TUCSON (A-P) — When Conrad's Kurtz intoned, "the horror, the horror," what was he thinking of? Perhaps the following offering:
“For evidence enough. ’Tis found,
No doubt: as is your sort of mind,
So is your sort of search—you’ll find
What you desire, and that’s to be
A Christian: what says History?”
― Robert Browning
And, no, the horror Kurtz was thinking of wasn't the horror of bad poetry.
For some, the horror of finding what you desire may not be obvious. That one's sort of mind determines your sort of search is not an extraordinary claim, so no need to go into that at length, but if you find what you desire, if one's inclination, preference, predilection, prejudice, bias, if what feels good or seems right is taken to be right, then comforting but delusional confirmation is the most you can hope to find. That this is a near universal fact of human life is potentially disconcerting. Peripheral differences may be tolerated, but normal humans align themselves, surround themselves so far as possible, with others who agree with them, at least about "things that matter" like politics and religion (and for some literature, sports, philosophy, food, values, norms, history, drugs....anything and everything deeply held).
—————
- _Required tasks_
(a) According to the essay on finding what you desire, what is the most one can hope to find when what feels good or seems right is taken to be right?
(b) Continue the essay on finding what you desire from the point where it stops.

- _Stored data_
—————
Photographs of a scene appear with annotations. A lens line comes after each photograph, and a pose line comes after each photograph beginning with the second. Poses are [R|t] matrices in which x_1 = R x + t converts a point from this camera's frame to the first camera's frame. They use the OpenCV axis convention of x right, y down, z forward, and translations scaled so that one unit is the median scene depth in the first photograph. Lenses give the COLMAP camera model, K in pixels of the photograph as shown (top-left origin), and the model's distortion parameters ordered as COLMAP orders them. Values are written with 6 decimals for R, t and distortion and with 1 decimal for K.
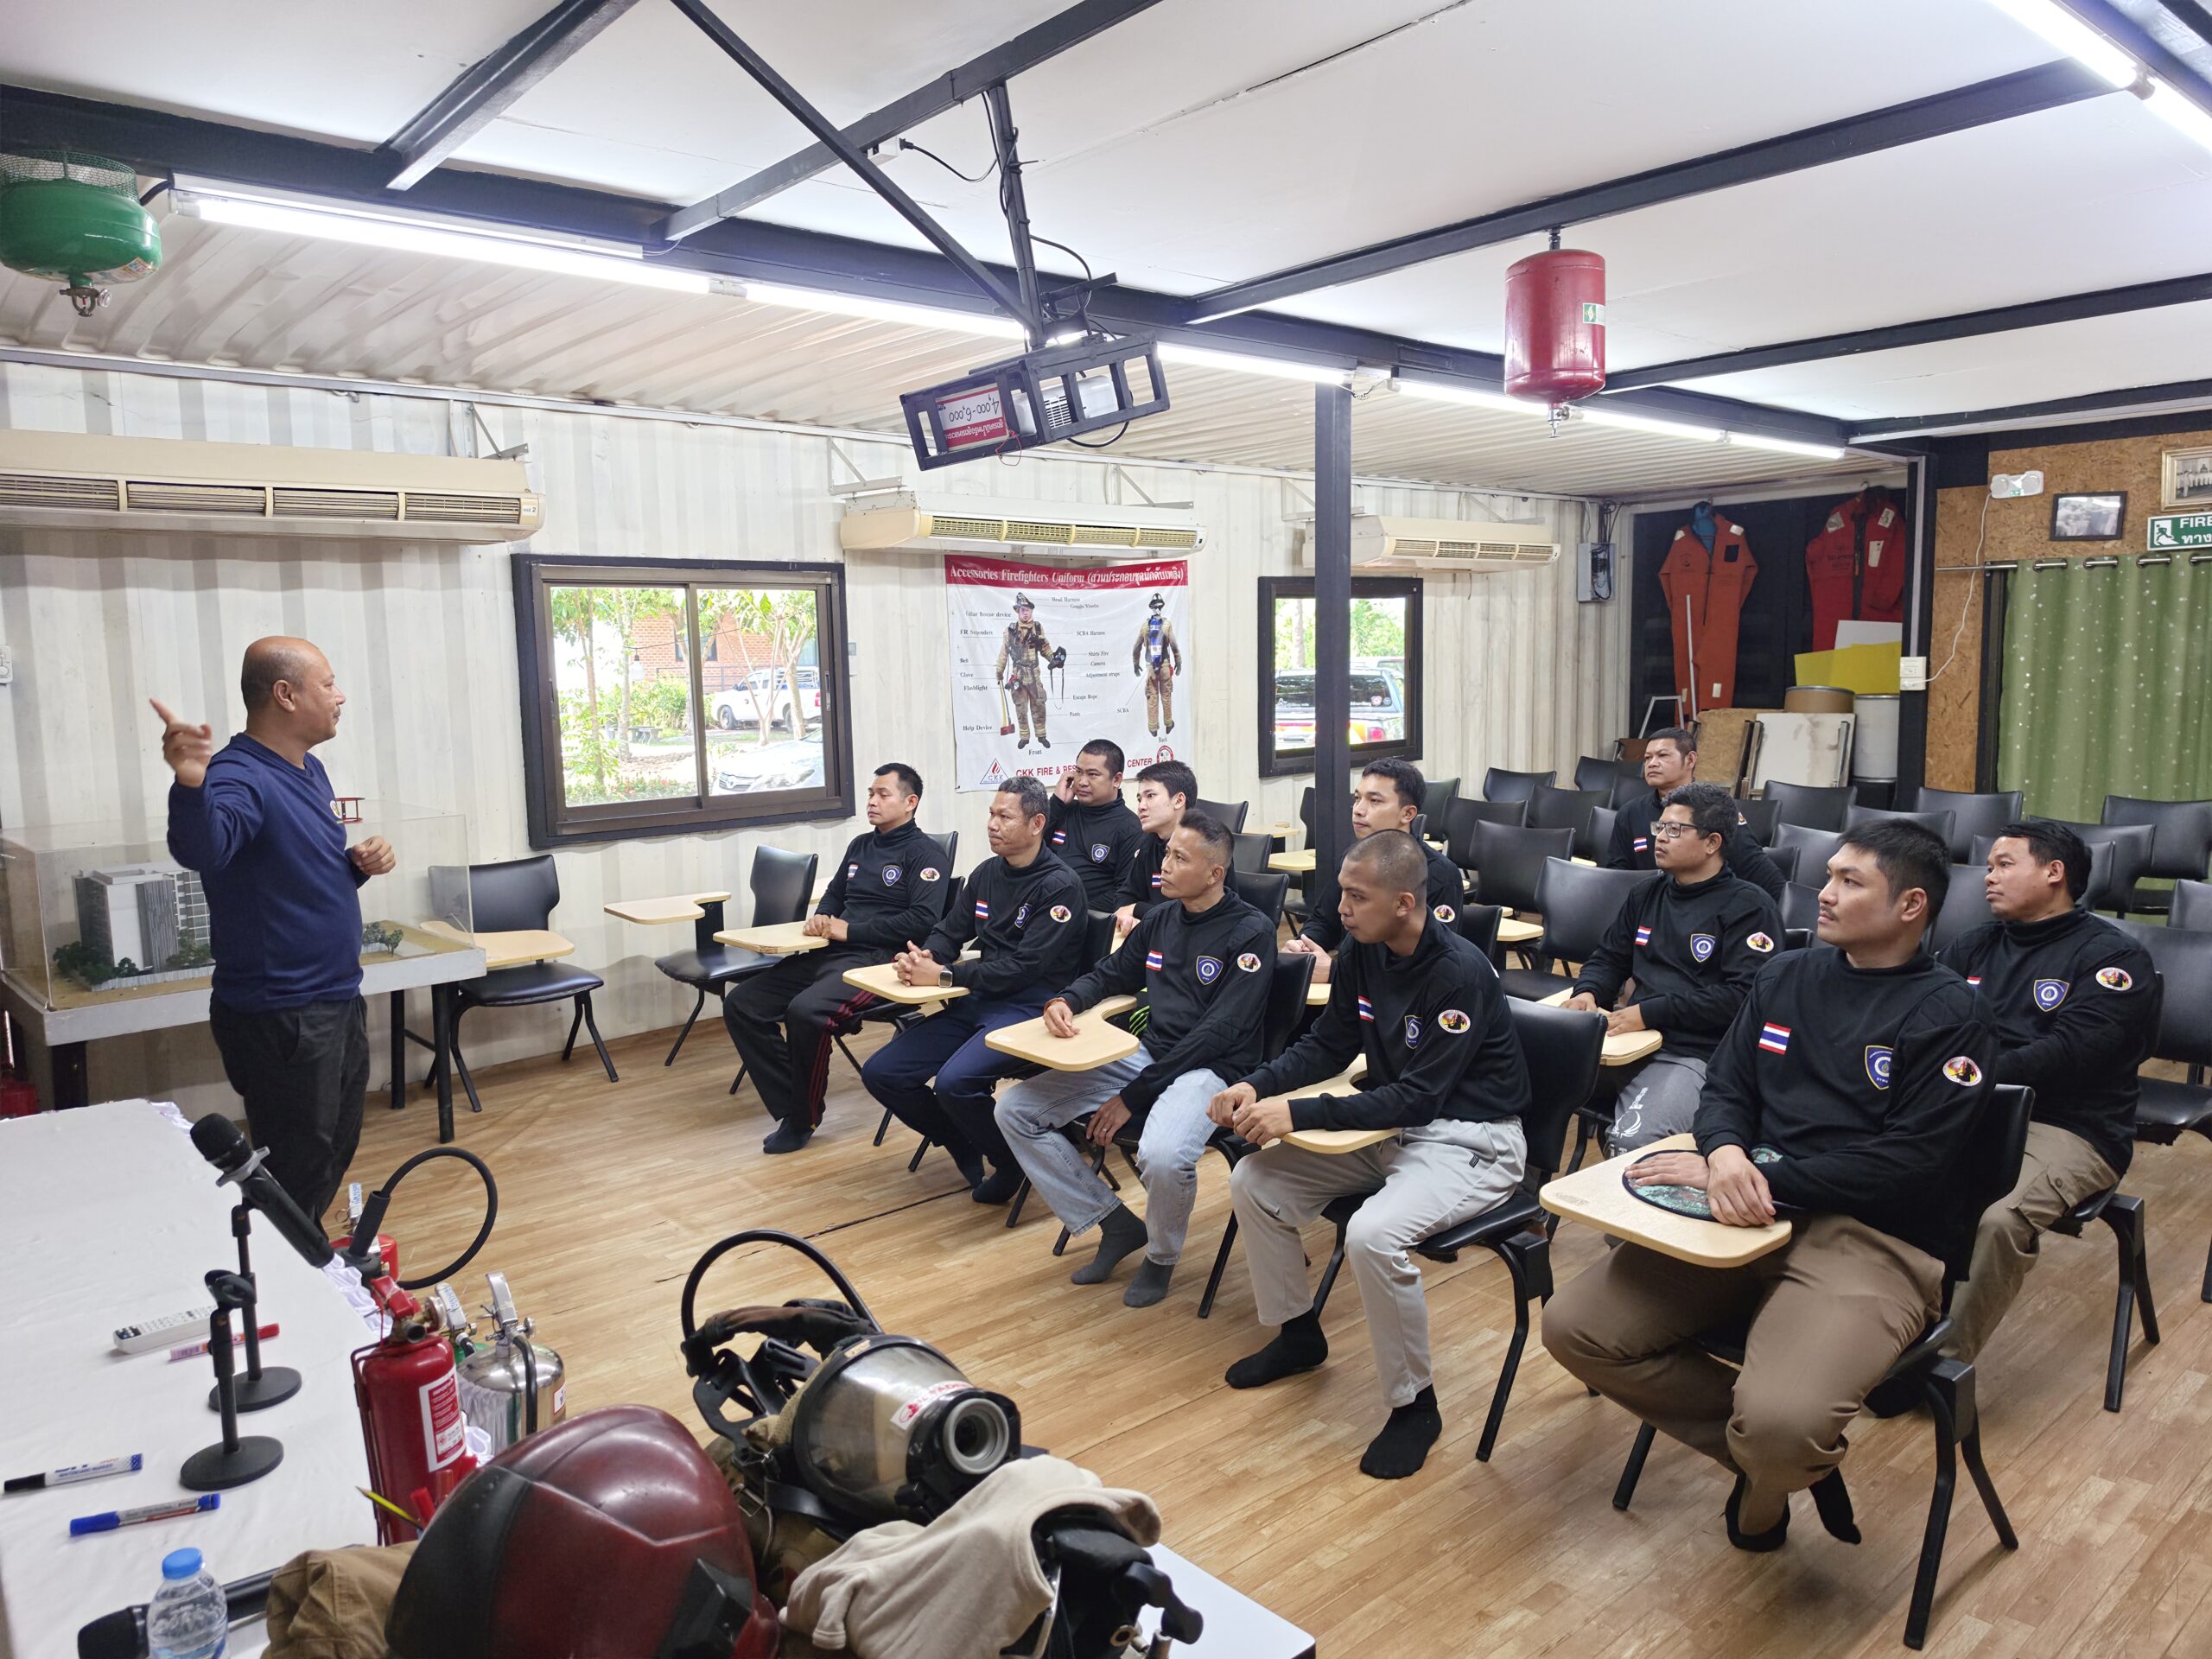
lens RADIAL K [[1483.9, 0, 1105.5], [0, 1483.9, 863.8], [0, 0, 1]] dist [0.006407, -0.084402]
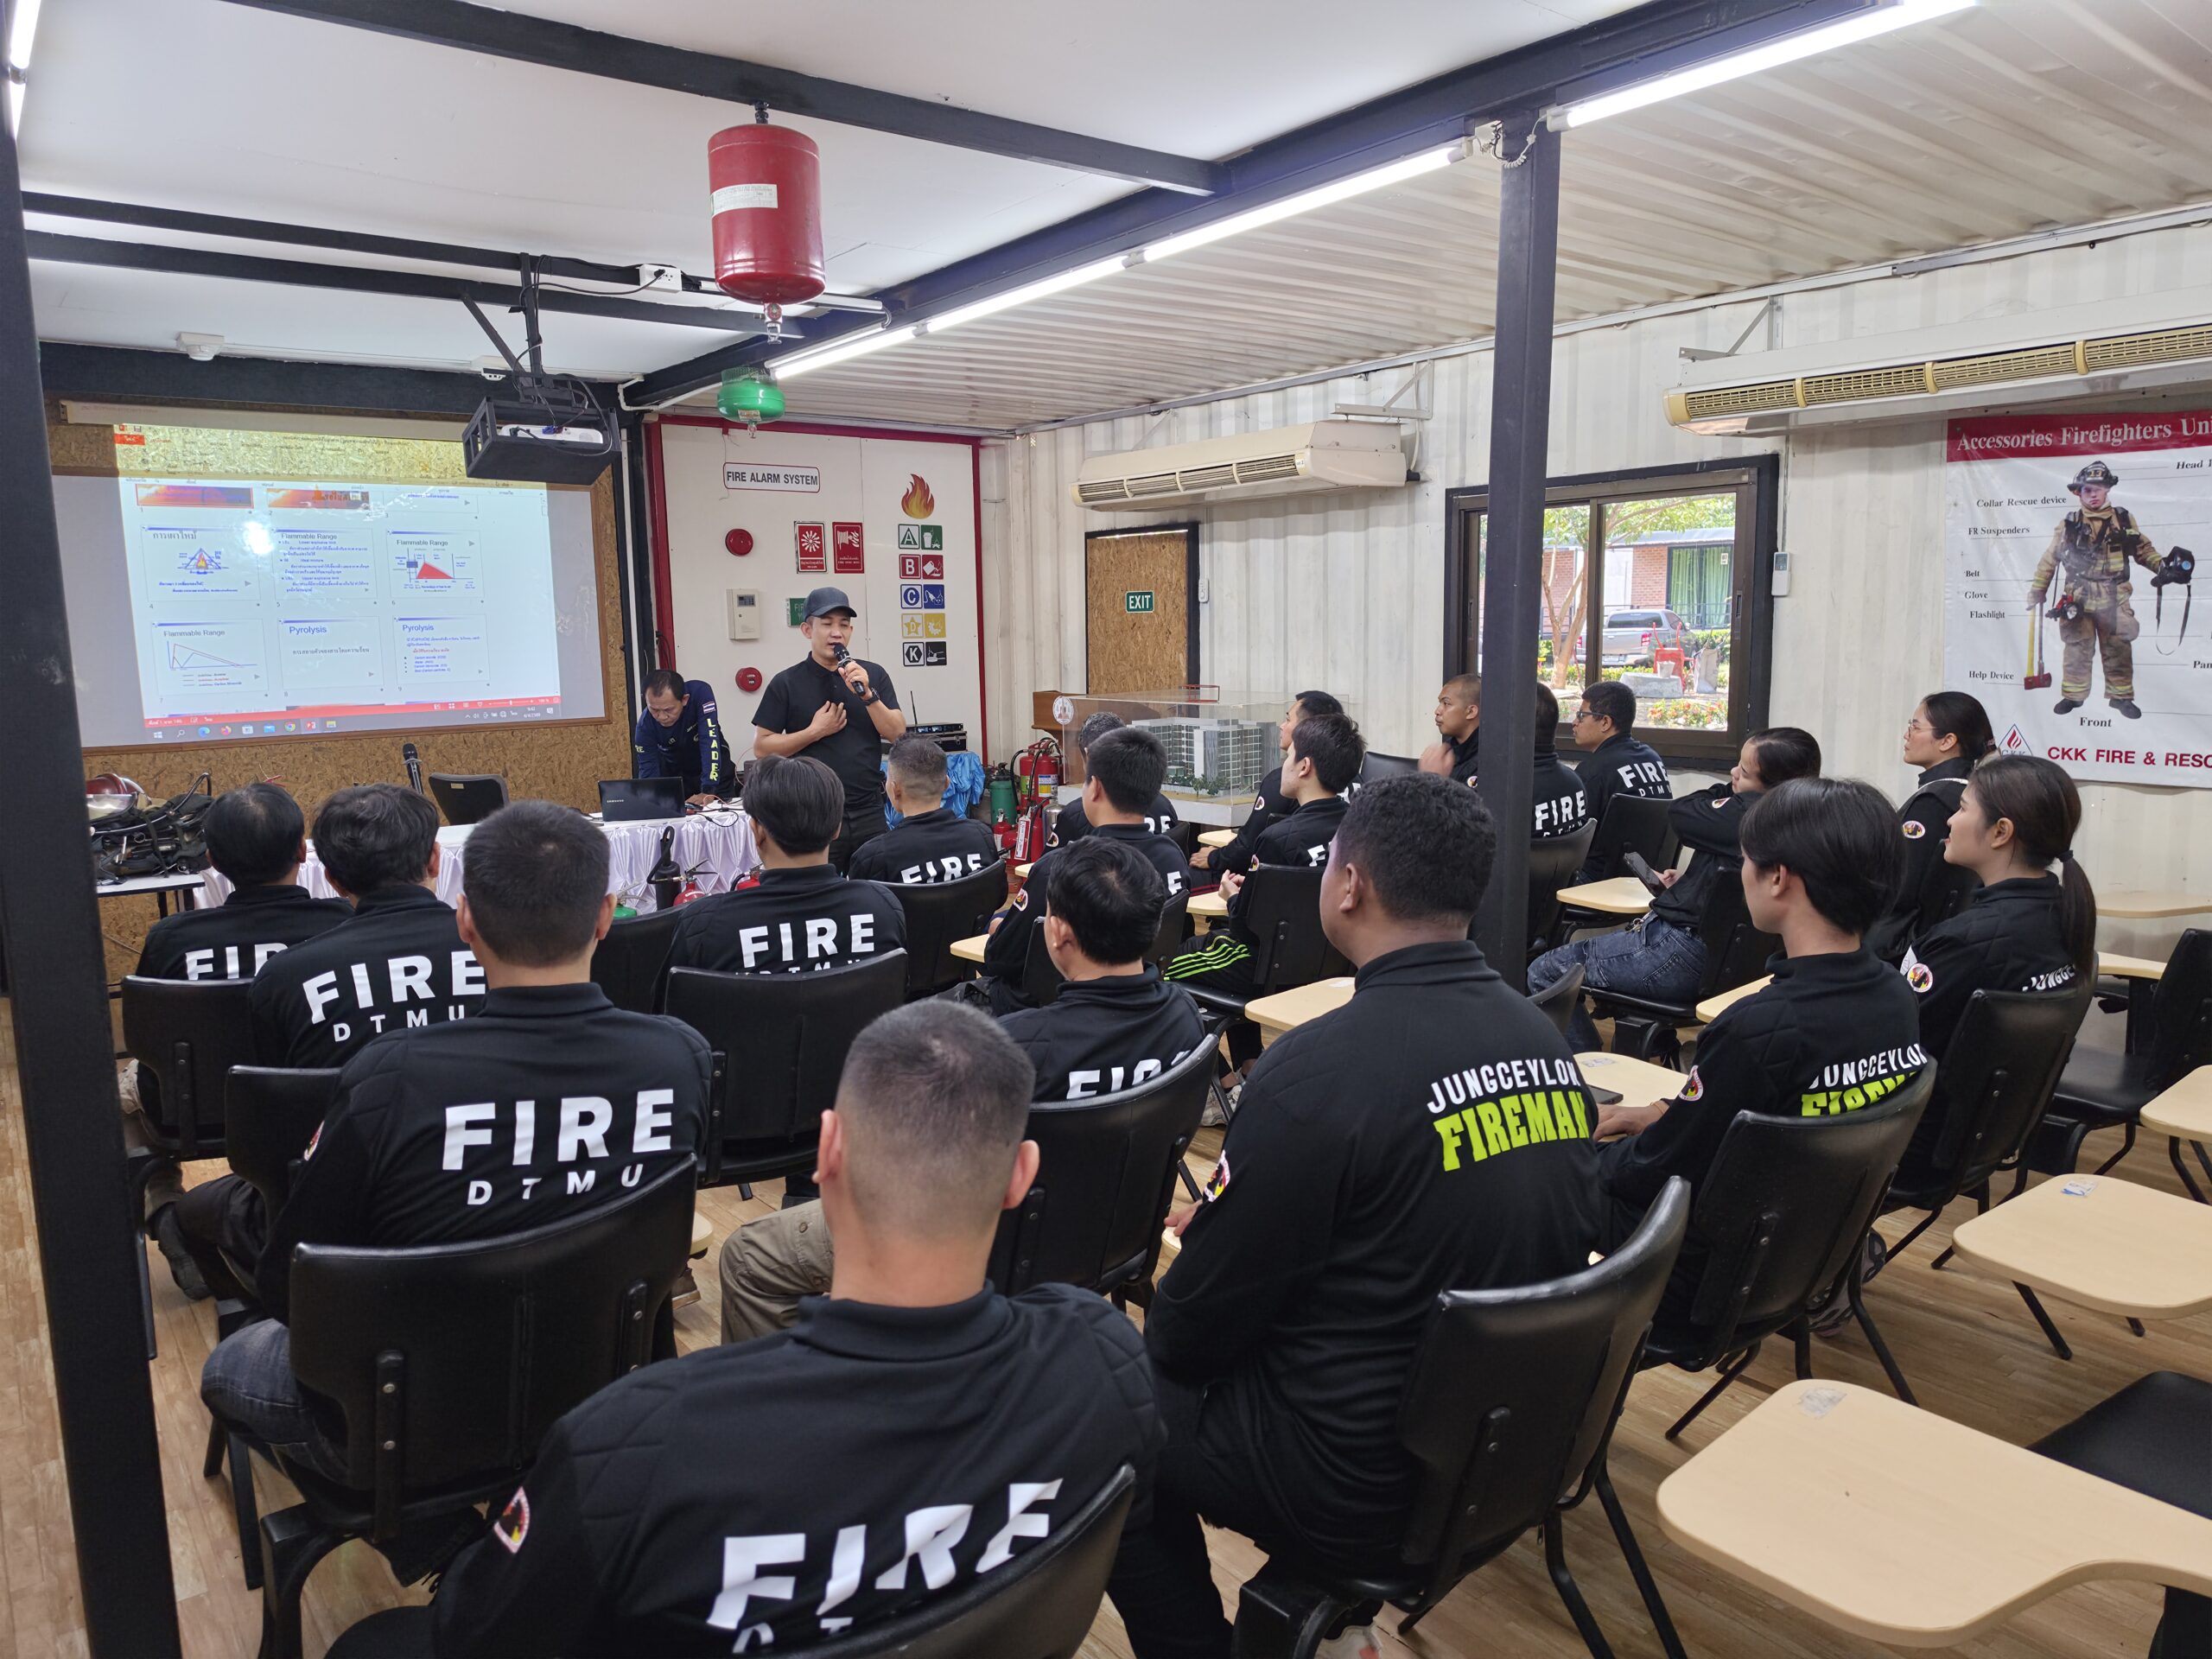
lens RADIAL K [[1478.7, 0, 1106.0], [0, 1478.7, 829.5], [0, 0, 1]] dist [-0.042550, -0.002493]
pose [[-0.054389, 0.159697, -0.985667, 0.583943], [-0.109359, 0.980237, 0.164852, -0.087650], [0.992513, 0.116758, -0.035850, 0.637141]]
—————
- _Answers in order_
(a) Comforting but delusional confirmation.

(b)
The question arises, "Is there a sort of mind whose sort of search does not involve finding what it desires?" Browning, being a poet, may have not known of any and no such beasts may wander the cognosphere. He lived in a world of believing minds, most compelled, as he was, "to be a Christian," the sort of shared memetic world we inhabit, though compulsions vary over time and in location. Our sort of mind is mostly an accident of birth, "I see it too clearly: the care taken of our childhood forms our feelings, our habits, our beliefs. By the Ganges I would have been a slave of the false gods, a Christian in Paris, a Muslim here" (Voltaire), to which our "desires," our likes and dislikes may be added as a determiner of belief. It may be that tweaking Voltaire's point to read, "I see it too clearly, the abuse inflicted upon us in childhood forms our.....beliefs," without missing the point, but sharpening it. The end result is, well, "the horror" of true belief ― of the believing mind: the political mind, the religious mind, the consuming mind.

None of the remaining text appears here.